3 responses to The dark ages of health care transparency

  1. Mary said on July 2, 2012

    I had a similar problem once. I was trying really hard to find out how much it would cost for me to get a prescription injection done. I couldn’t find out. I was being specifically careful to ask if I was going to get charged for the room that I was seen in (because on another visit to just get a medical form filled out I was charged crazy money for the “room”).

    You can’t get a straight answer. And I have some pretty mad skillz for getting information I need. And as a good shopper, I’d be delighted to find the best deal. But without the information you simply can’t.

    I can’t imagine what it would be like to price out a heart attack.

  2. Hey Mary – the charges on bills are often crazy.

    It’s amazing how hard it is get an answer to a simple question – how much will it cost to go see this counselor?
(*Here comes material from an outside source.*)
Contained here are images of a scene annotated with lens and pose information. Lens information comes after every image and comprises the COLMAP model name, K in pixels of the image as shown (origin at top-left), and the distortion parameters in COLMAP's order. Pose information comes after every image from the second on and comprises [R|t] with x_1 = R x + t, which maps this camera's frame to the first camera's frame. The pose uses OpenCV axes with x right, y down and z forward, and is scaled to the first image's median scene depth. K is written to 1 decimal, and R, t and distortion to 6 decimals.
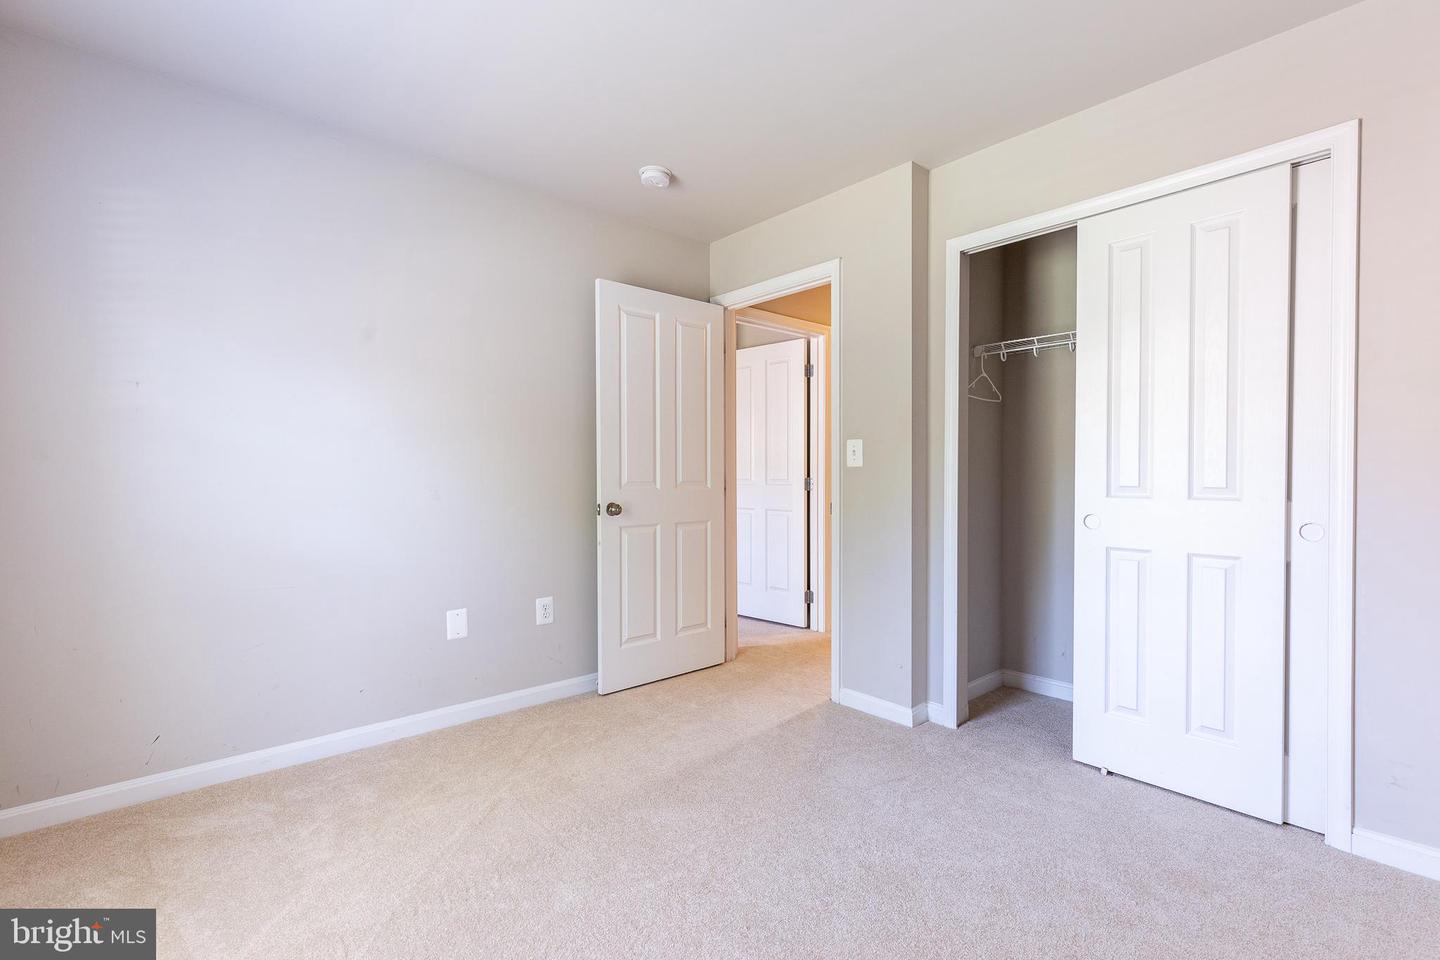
lens RADIAL K [[648.1, 0, 713.2], [0, 648.1, 483.1], [0, 0, 1]] dist [0.004546, 0.000114]
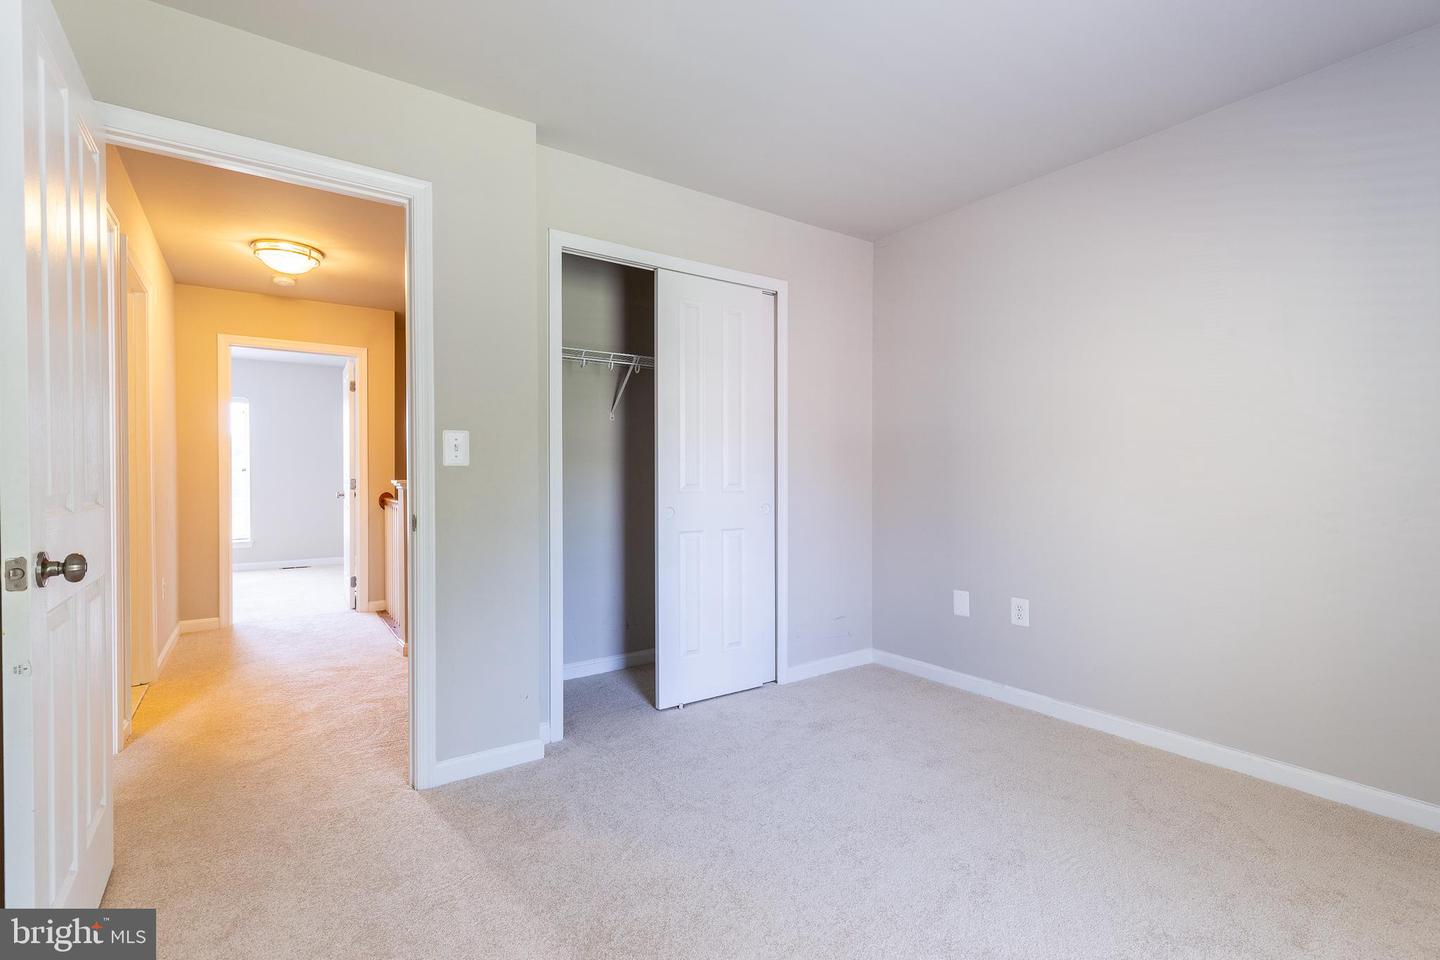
lens RADIAL K [[648.1, 0, 713.2], [0, 648.1, 483.1], [0, 0, 1]] dist [0.004546, 0.000114]
pose [[0.102569, -0.010886, 0.994666, -0.517744], [0.015060, 0.999843, 0.009390, -0.007147], [-0.994612, 0.014016, 0.102717, 0.617832]]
You would think I was asking for some secret code.

  3. It’s kind of like what Nacy Pelosi said, “you have to pass it in order to know…” In this case, the clinician has to see and bill in order to know the costs incurred.

    In defense of the Insurance Company, they are unsure what the clinician will bill and what codes will be utilized during the visit. If that clinician is not in network, then they have not negotiated rates with your insurance company.

    It’s a “slam your head against the wall” issue. Do know that most clinics will work with you if your end result bill is outrageous.